◆ **TASK DESCRIPTION**
Switch "Kontakt" to "Impressum" wherever it occurs in the entries below, and give all the lines again with nothing else changed.

··· GIVEN RECORDS ···

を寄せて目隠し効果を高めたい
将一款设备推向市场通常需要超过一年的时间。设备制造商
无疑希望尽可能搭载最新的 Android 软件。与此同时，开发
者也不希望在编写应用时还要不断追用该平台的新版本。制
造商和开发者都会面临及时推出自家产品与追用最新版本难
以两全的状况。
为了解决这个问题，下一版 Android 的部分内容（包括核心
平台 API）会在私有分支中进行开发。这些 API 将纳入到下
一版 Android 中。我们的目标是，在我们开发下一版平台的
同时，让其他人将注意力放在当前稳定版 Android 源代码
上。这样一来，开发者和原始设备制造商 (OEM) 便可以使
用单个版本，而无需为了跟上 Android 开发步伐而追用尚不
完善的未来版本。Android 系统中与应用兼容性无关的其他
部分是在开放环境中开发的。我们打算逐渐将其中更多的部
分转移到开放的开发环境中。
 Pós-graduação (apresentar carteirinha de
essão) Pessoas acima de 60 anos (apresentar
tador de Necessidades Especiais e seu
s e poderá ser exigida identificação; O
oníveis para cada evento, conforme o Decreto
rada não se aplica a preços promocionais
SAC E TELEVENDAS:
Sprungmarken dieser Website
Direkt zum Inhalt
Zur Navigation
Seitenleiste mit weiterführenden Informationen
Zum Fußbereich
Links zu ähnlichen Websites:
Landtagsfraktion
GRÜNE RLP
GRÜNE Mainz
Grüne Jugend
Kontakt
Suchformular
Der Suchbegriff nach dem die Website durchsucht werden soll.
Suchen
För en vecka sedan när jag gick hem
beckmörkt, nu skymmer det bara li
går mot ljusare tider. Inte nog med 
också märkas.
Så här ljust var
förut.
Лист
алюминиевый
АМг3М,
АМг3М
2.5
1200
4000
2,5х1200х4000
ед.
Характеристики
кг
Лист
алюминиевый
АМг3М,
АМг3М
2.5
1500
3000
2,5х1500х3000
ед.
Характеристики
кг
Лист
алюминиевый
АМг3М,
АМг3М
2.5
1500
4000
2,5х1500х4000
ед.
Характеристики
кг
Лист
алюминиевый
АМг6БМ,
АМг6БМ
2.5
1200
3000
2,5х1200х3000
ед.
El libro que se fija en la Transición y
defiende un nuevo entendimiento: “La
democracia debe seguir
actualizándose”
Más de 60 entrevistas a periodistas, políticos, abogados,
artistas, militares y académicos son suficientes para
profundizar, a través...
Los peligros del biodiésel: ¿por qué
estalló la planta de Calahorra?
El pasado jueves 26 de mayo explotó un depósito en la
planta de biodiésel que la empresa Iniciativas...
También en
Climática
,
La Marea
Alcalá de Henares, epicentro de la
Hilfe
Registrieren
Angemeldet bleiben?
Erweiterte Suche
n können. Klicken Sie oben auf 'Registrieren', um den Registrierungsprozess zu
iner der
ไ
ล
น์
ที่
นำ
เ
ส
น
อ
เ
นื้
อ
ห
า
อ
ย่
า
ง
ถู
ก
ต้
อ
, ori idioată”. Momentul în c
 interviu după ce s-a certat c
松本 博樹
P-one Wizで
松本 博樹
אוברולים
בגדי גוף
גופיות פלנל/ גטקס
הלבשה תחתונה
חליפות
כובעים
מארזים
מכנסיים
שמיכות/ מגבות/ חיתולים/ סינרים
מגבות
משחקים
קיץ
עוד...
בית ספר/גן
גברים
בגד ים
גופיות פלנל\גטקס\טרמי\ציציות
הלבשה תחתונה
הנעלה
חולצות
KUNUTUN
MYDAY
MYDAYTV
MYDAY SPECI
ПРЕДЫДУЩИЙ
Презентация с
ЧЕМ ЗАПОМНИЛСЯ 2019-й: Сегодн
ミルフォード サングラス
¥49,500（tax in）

···

◆ **OUTPUT**
を寄せて目隠し効果を高めたい
将一款设备推向市场通常需要超过一年的时间。设备制造商
无疑希望尽可能搭载最新的 Android 软件。与此同时，开发
者也不希望在编写应用时还要不断追用该平台的新版本。制
造商和开发者都会面临及时推出自家产品与追用最新版本难
以两全的状况。
为了解决这个问题，下一版 Android 的部分内容（包括核心
平台 API）会在私有分支中进行开发。这些 API 将纳入到下
一版 Android 中。我们的目标是，在我们开发下一版平台的
同时，让其他人将注意力放在当前稳定版 Android 源代码
上。这样一来，开发者和原始设备制造商 (OEM) 便可以使
用单个版本，而无需为了跟上 Android 开发步伐而追用尚不
完善的未来版本。Android 系统中与应用兼容性无关的其他
部分是在开放环境中开发的。我们打算逐渐将其中更多的部
分转移到开放的开发环境中。
 Pós-graduação (apresentar carteirinha de
essão) Pessoas acima de 60 anos (apresentar
tador de Necessidades Especiais e seu
s e poderá ser exigida identificação; O
oníveis para cada evento, conforme o Decreto
rada não se aplica a preços promocionais
SAC E TELEVENDAS:
Sprungmarken dieser Website
Direkt zum Inhalt
Zur Navigation
Seitenleiste mit weiterführenden Informationen
Zum Fußbereich
Links zu ähnlichen Websites:
Landtagsfraktion
GRÜNE RLP
GRÜNE Mainz
Grüne Jugend
Impressum
Suchformular
Der Suchbegriff nach dem die Website durchsucht werden soll.
Suchen
För en vecka sedan när jag gick hem
beckmörkt, nu skymmer det bara li
går mot ljusare tider. Inte nog med 
också märkas.
Så här ljust var
förut.
Лист
алюминиевый
АМг3М,
АМг3М
2.5
1200
4000
2,5х1200х4000
ед.
Характеристики
кг
Лист
алюминиевый
АМг3М,
АМг3М
2.5
1500
3000
2,5х1500х3000
ед.
Характеристики
кг
Лист
алюминиевый
АМг3М,
АМг3М
2.5
1500
4000
2,5х1500х4000
ед.
Характеристики
кг
Лист
алюминиевый
АМг6БМ,
АМг6БМ
2.5
1200
3000
2,5х1200х3000
ед.
El libro que se fija en la Transición y
defiende un nuevo entendimiento: “La
democracia debe seguir
actualizándose”
Más de 60 entrevistas a periodistas, políticos, abogados,
artistas, militares y académicos son suficientes para
profundizar, a través...
Los peligros del biodiésel: ¿por qué
estalló la planta de Calahorra?
El pasado jueves 26 de mayo explotó un depósito en la
planta de biodiésel que la empresa Iniciativas...
También en
Climática
,
La Marea
Alcalá de Henares, epicentro de la
Hilfe
Registrieren
Angemeldet bleiben?
Erweiterte Suche
n können. Klicken Sie oben auf 'Registrieren', um den Registrierungsprozess zu
iner der
ไ
ล
น์
ที่
นำ
เ
ส
น
อ
เ
นื้
อ
ห
า
อ
ย่
า
ง
ถู
ก
ต้
อ
, ori idioată”. Momentul în c
 interviu după ce s-a certat c
松本 博樹
P-one Wizで
松本 博樹
אוברולים
בגדי גוף
גופיות פלנל/ גטקס
הלבשה תחתונה
חליפות
כובעים
מארזים
מכנסיים
שמיכות/ מגבות/ חיתולים/ סינרים
מגבות
משחקים
קיץ
עוד...
בית ספר/גן
גברים
בגד ים
גופיות פלנל\גטקס\טרמי\ציציות
הלבשה תחתונה
הנעלה
חולצות
KUNUTUN
MYDAY
MYDAYTV
MYDAY SPECI
ПРЕДЫДУЩИЙ
Презентация с
ЧЕМ ЗАПОМНИЛСЯ 2019-й: Сегодн
ミルフォード サングラス
¥49,500（tax in）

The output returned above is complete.